As isavuconazole shortens the QTc interval, it is contraindicated in patients who have familial short QT syndrome.
Isavuconazole is a pregnancy category D drug and is not recommended during pregnancy. In animal studies, it was associated with dose-related increases in fetal rib abnormalities. It is also not recommended during lactation as there was evidence of its excretion in the milk of lactating rats.
Isavuconazole has many potential drug interactions so it is prudent to consult the product information before prescribing in patients taking other medicines. Isavuconazole should not be given with concomitant ketoconazole, high-dose ritonavir (>200 mg/12 hourly) or drugs that strongly induce cytochrome P450 (CYP) 3A4/5 (e.g. rifampicin, carbamazepine, phenobarbital, phenytoin, St John’s wort). It is also contraindicated with moderate CYP3A4/5 inducers (e.g. efavirenz, nafcillin, etravirine). Concomitant use with mild inducers should also be avoided.
Isavuconazole may increase exposure to drugs that are metabolised by CYP3A4/5 such as tacrolimus, sirolimus and ciclosporin. Therapeutic monitoring and dose adjustment of these drugs may be needed. Dose adjustment may be needed for substrates of P-glycoprotein as toxicity may be a concern, particularly with drugs that have a narrow therapeutic index such as digoxin, colchicine and dabigatran
This antifungal comes in the form of a water-soluble prodrug, isavuconazonium sulfate, which can be given intravenously or orally. Following administration, it is rapidly hydrolysed to isavuconazole by esterases in plasma. Maximum concentrations of this active metabolite are reached within 2–3 hours of oral administration. Food does not affect absorption. It is mainly metabolised by CYP3A4/5 and uridine diphosphate-glucuronosyltransferases. The product information recommends that no dose adjustment is required in renal or hepatic impairment. The drug has not been studied in severe hepatic impairment.

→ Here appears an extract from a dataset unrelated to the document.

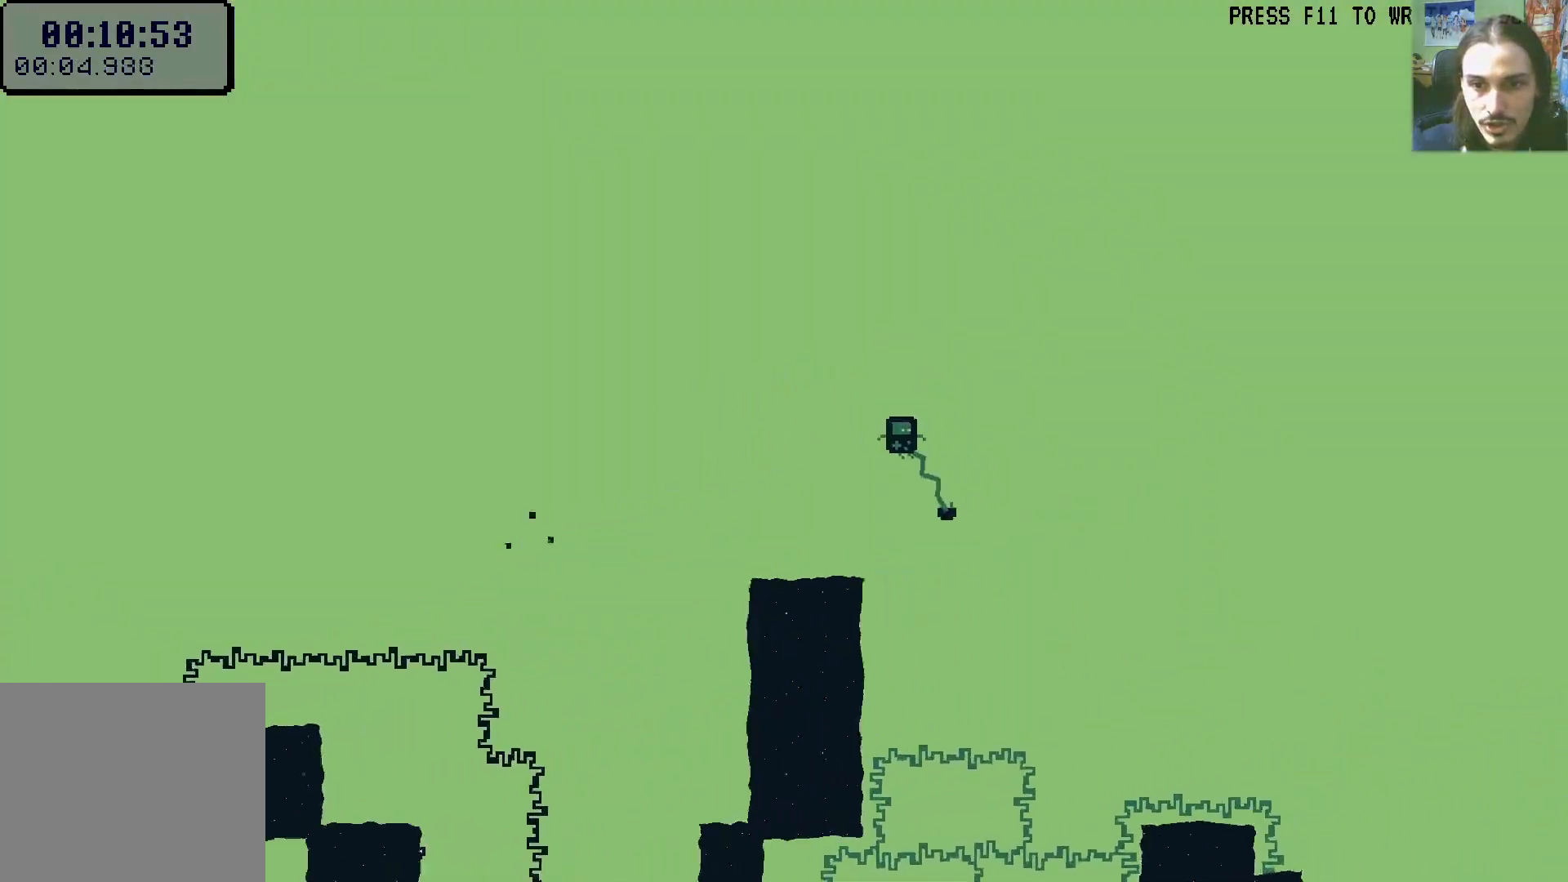
{"dt_ms": 500, "buttons": ["DPAD_UP", "DPAD_RIGHT"], "left_stick": "center", "right_stick": "center", "events": [[117, "R1", "down"], [133, "X", "down"], [217, "X", "up"], [233, "R1", "up"]]}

Isavuconazole appears to be non-inferior to voriconazole for patients with invasive aspergillosis. It was also of benefit in some patients with invasive mucormycosis. However, the trial was small with no comparator and the activity of isavuconazole on individual fungi was difficult to assess.2 It is not known how isavuconazole will compare to other azole antifungals. The safety and efficacy of isavuconazole in children has not yet been established.
🅃 manufacturer provided the AusPAR
At the time the comment was prepared, information about this drug was available on the websites of the Food and Drug Administration in the USA, and the European Medicines Agency and the Therapeutic Goods Administration.

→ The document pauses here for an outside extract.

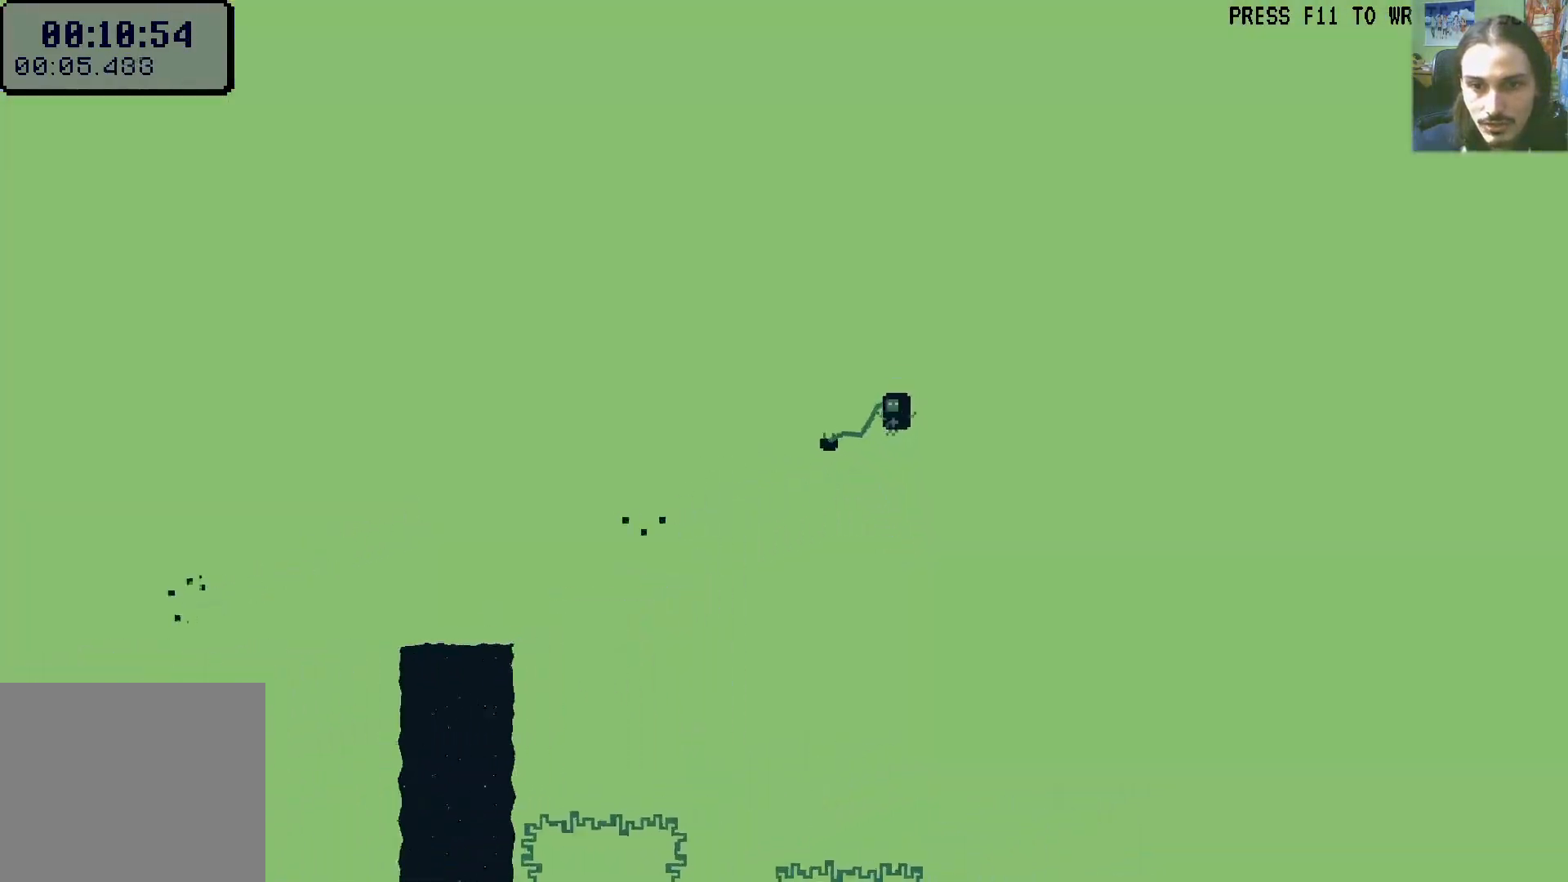
{"dt_ms": 500, "buttons": ["DPAD_UP", "DPAD_RIGHT"], "left_stick": "center", "right_stick": "center", "events": []}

Some of the views expressed in the following notes on newly approved products should be regarded as preliminary, as there may be limited published data at the time of publication, and little experience in Australia of their safety or efficacy. However, the Editorial Executive Committee believes that comments made in good faith at an early stage may still be of value. Before new drugs are prescribed, the Committee believes it is important that more detailed information is obtained from the manufacturer’s approved product information, a drug information centre or some other appropriate source.